PROBLEMS TO SOLVE:
1. Name every calendar year that appears in the notes on the free trade lecture.
2. Shorten the paragraph of the free trade lecture notes that opens with "I attended a lecture by Ralph Folsom" and keep its main facts.
3. Extend the notes on the free trade lecture from their final line.

QUOTED PASSAGE:
I attended a lecture by Ralph Folsom, a law professor from the University of San Diego earlier this month, who spoke on the potential of a Middle Eastern Free Trade Agreement at the John Marshall Center for International Business & Trade law. He trudged through the snow for the 1st time in 10 years to speak with us.
Here are the main points I pulled out of his talk:
-MEFTA would contain 14 countries, including 4 in North Africa
-the FTA & relations with Israel are a major stumbling block
-”Qualifying Industrial Zones” QIZ’s would enable free trade with the US
-there were no free trade agreements in the Middle East 1985-2001
-unions in Jordan complain about workers from Bangladesh
-MEFTA would include possibilities with Iran & Syria, & exclude Turkey because it would be bad for Turkey’s application to the European Union
-Morocco was the 1st country in the world to recognize the US in 1776 & 1st MEFTA agreement with the European Union, & then US.
-Bahrain was the 2nd MEFTA agreement (driven by the US’ Iraq strategy), which is a copy of the agreement with Morocco, but trade with Bahrain is miniscule.

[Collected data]
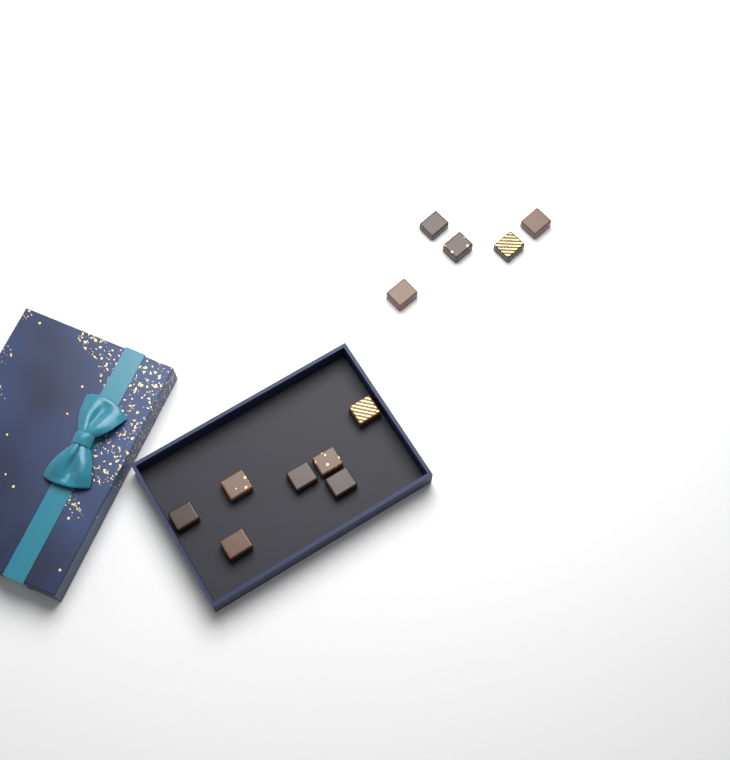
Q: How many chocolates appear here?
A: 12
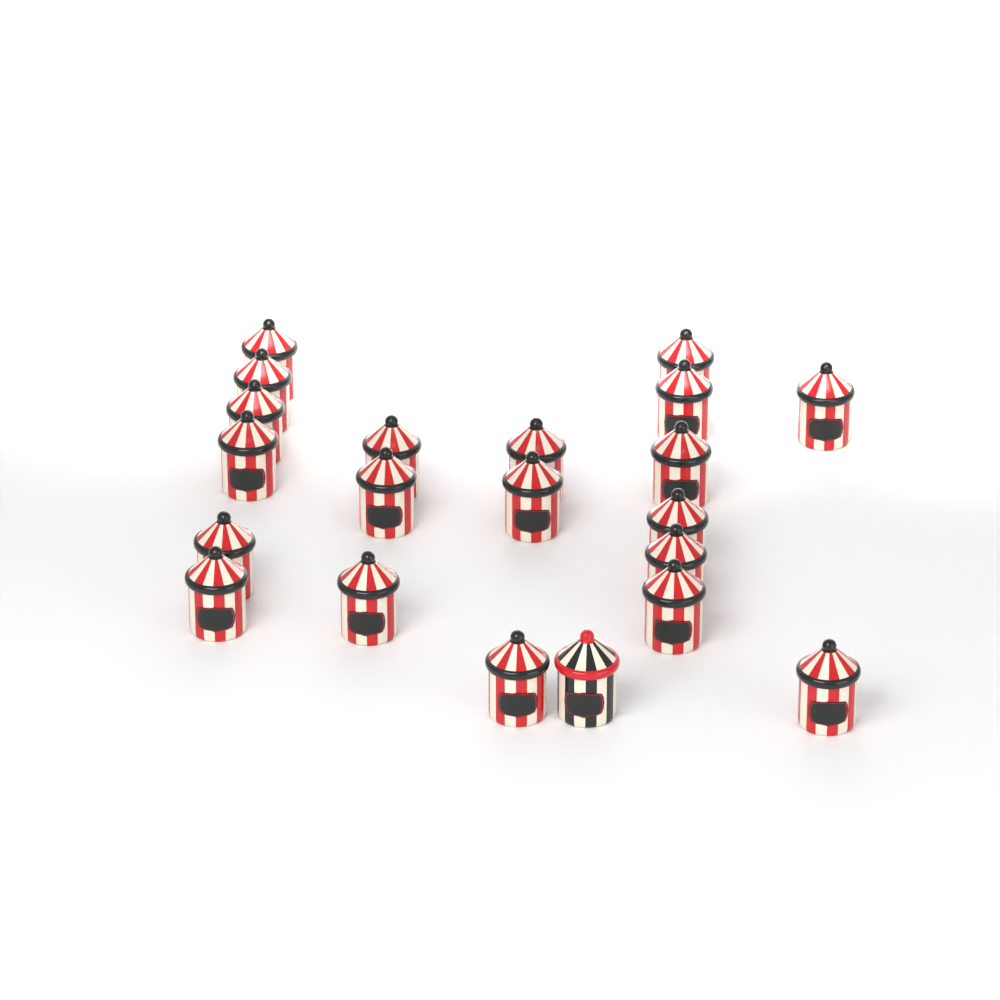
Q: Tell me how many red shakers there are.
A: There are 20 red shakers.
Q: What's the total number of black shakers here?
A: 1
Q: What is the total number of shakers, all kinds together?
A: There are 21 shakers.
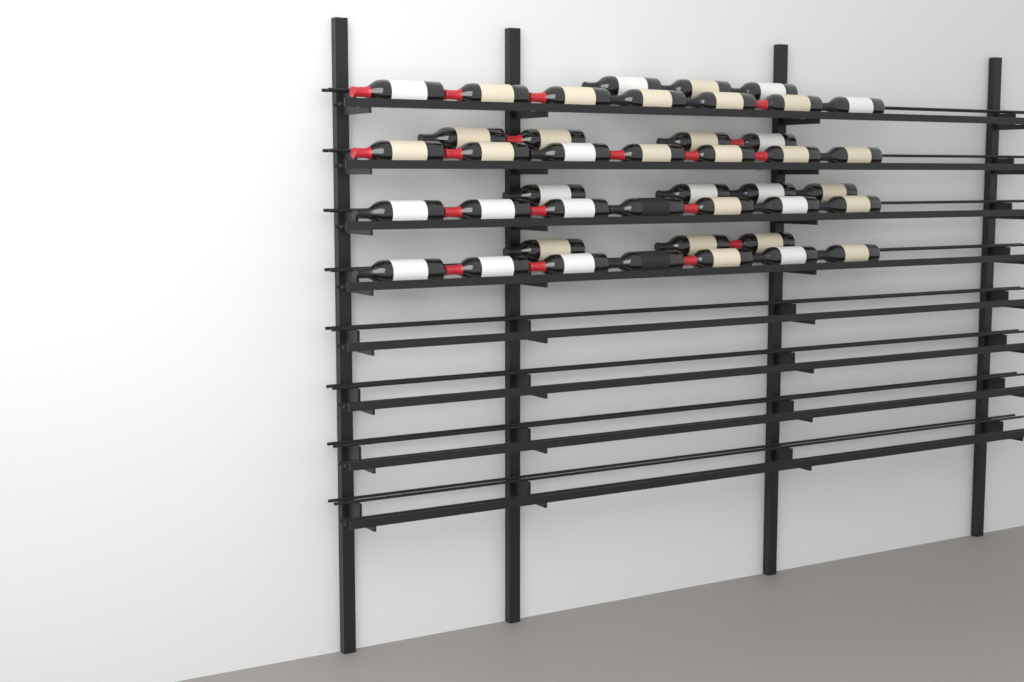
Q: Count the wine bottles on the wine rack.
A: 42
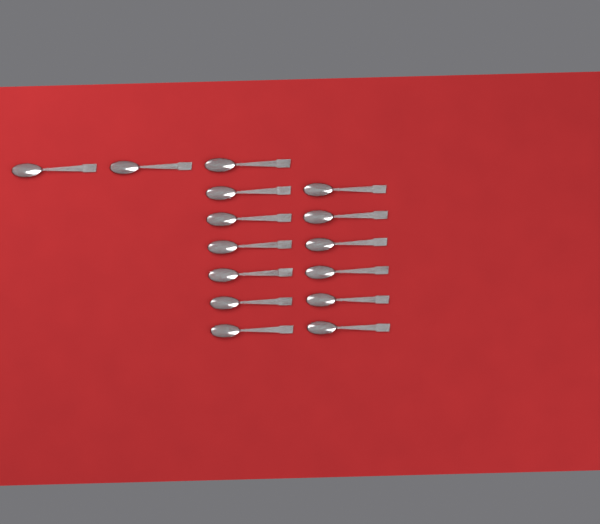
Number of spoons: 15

ANSWERS BELOW:
1. 1985, 2001, 1776

2. Earlier this month I heard Ralph Folsom, a University of San Diego law professor, speak at the John Marshall Center for International Business & Trade law about a possible Middle Eastern Free Trade Agreement. He came through snow for the first time in 10 years to give the talk.

3.
-Oman signed the 3rd MEFTA agreement-fyi, by signing, members cannot follow the Arab League’s boycott of Israel
-the United Arab Emirates is important because it has lots of gas & is the 3rd largest trading partner in the Middle East, but is a problem because there are many Iranian ex-pats there.
-It might have been advantageous to negotiate with the Gulf Cooperation Council, a customs union of 6 countries, rather than negotiate with each individually.
I tried to capture what Prof. Folsom said. If you’d like a copy of his more comprehensive paper “Trading for National Security? United States Free Trade Agreements in the Middle East & North Africa,” to see what he wrote, send him an e-mail message @ rfolsom@sandiego.edu or give him a call @ 619-260-2325 to request a copy. I contacted him both ways to ask to post it here, but never heard back from him.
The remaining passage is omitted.